Serummarker zur Diagnose einer PcP ohne direkten Errreger-Nachweis?

Kann eine Pneumocystis-jirovecii (früher P.carinii)-Pneumonie ohne direkten Erregernachweis diagnostikziert werden?

Bisher war zur Diagnosestellung einer Pneumocystis-Pneumonie (PCP) ein direkter Erregernachweis aus induziertem Sputum, einer broncho-alveolären Lavage (BAL) oder aber bioptisch entnommenem Lungengewebe notwendig. Eine Kultivierung des Erregers ist nicht möglich. Eine kürzlich im "Chest" publizierte Studie untersuchte nun die Sensitivität und Spezifität verschiedener Serummarker (LDH, CrP, KL-6, β-D-Glucan), die eine PCP-Diagnose ohne Erregernachweis ermöglichen könnten.

Eine Korrelation zwischen erhöhter LDH und einer PCP war bereits früher bekannt, wobei auch viele andere (pulmonale) Erkrankungen mit einer Erhöhung der LDL einhergehen. Das CrP ist bekannterweise ein (unspezifischer) Indikator für einen entzündlichen Prozess. Beim Molekül KL-6 handelt es sich um ein Zellmembranprotein des Bronchialepithels, und β-D-Glucan ist ein Zellwandbestandteil vieler (pathogener) Pilze. Die hier zusammengefasste Studie aus Japan untersuchte nun den diagnostischen Wert dieser Parameter, um eine PCP allenfalls ohne Erregernachweis diagnostizieren zu können.

Insgesamt wurden die Daten von 295 Patienten, bei denen aufgrund eines PCP-Verdachtes eine BAL durchgeführt worden war einbezogen. Bei 57 dieser Patienten war mittels Erregernachweis die Diagnose PCP gestellt worden.  Die anderen Patienten litten u.a. an idiopathischen interstitiellen Pneumonien oder einer interstitiellen Pneumopathie im Rahmen einer Kollagenose.

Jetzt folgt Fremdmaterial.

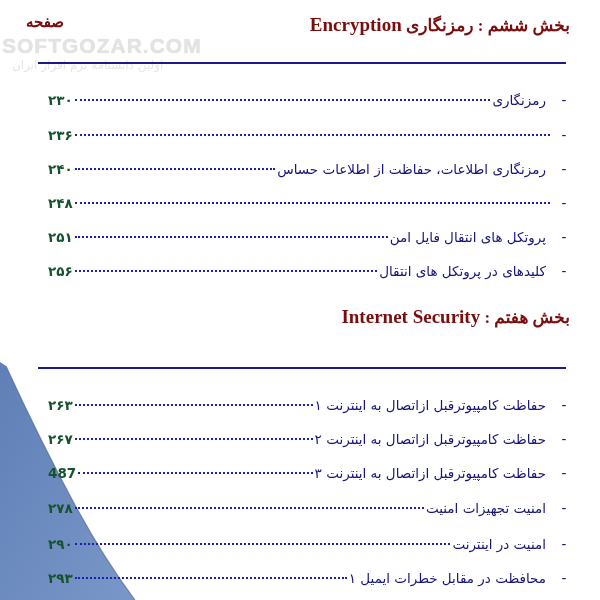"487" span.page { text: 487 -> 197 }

Erwartungsgemäss zeigten die CrP-Werte der PCP-Positiven keinen signifikanten Unterschied im Vergleich zu den PCP-Negativen, da das CrP ein sehr unspezifischer Entzündungsparameter ist. Die anderen drei Marker waren bei den PCP-Patienten signifikant erhöht. Die eindeutig besten Resultate lieferte hierbei das β-D-Glucan. Die nebenstehende ROC-Kurve zeigt, dass die Fläche unter der blauen Kurve (β-D-Glucan) am grössten ist. Die beste diagnostische Präzision wurde bei einem cut-off-Wert von 31.1pg/ml erreich (dort wo die blaue Kurve von vertial nach horizontal umschlägt). Hier lag die Sensitivität bei 92.3% und die Spezifität bei 86.1%. Die Patienten, welche in dieser Studie einen β-D-Glucan-Wert über 31pg/ml und keine PCP hatten, litten zumeist unter anderen pulmonalen Mykosen (z.B. Aspergillose). In diesem Zusammenhang möchten wir daran erinnern, dass auch P. jrovicii eigentlich ein Pilz ist (Edman, Nature 1988).

Die LDH erreichte bei einem cut-off von 268IU/l eine Sensitivität von 86% und eine Spezifität von 45.3%. Es zeigte sich jedoch, dass eine Erhöhung der LDH sehr gut mit einem gestörten Gasaustausches korreliert, womit die LDH ein Marker für das Ausmass der Organschädigung ist. Das KL-6 hatte eine deutlich schlechtere ROC-Kurve. Dies kann damit begründet werden, dass KL-6 ein sehr sensitiver Marker für eine interstitielle Lungenerkrankung ist und somit auch bei PCP-negativen oft erhöht ist.

Die Resultate dieser Studie sind insofern vielversprechend, da eine BAL bei Patienten mit schwer gestörtem Gasaustausch ein doch risikobehafteter Eingriff ist und insbesondere eine Kombination der oben erwähnten Parameter eine nichtinvasive Diagnosestellung einer PCP ermöglichen könnte. Bei HIV-Positiven ist der Stellenwert dieser neuen Methode insofern etwas eingeschränkt, da bei dieser Patientengruppe der Erregernachweis oft bereits aus induziertem Sputum gelingt.